WORK TASK:
Repeat only the stretch of lines below that runs from the line with "fx_px: 6310" through the line with "f_number: 4", unaltered.

[Source data]
▼

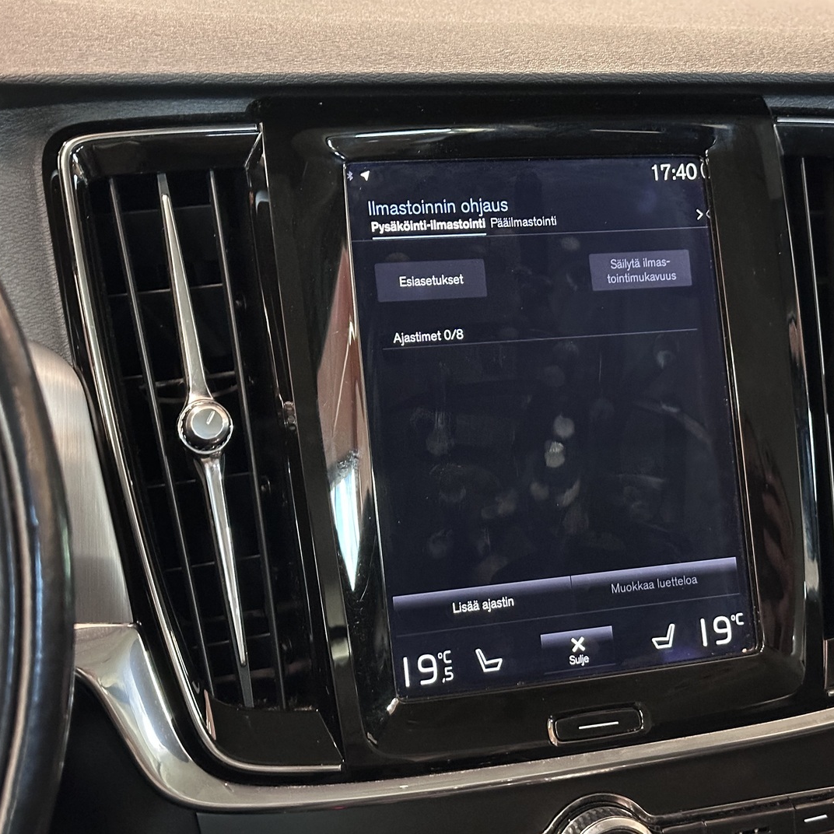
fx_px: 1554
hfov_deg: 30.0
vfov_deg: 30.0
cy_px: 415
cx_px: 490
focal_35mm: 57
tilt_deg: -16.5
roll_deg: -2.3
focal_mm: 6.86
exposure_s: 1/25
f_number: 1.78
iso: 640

▲
▼

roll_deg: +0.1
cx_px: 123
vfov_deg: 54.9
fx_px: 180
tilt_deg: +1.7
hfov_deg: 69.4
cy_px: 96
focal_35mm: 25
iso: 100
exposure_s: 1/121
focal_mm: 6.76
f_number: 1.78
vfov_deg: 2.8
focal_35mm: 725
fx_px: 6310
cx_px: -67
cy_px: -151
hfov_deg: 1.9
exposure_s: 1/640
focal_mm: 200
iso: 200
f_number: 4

▲

RESPONSE BELOW:
fx_px: 6310
cx_px: -67
cy_px: -151
hfov_deg: 1.9
exposure_s: 1/640
focal_mm: 200
iso: 200
f_number: 4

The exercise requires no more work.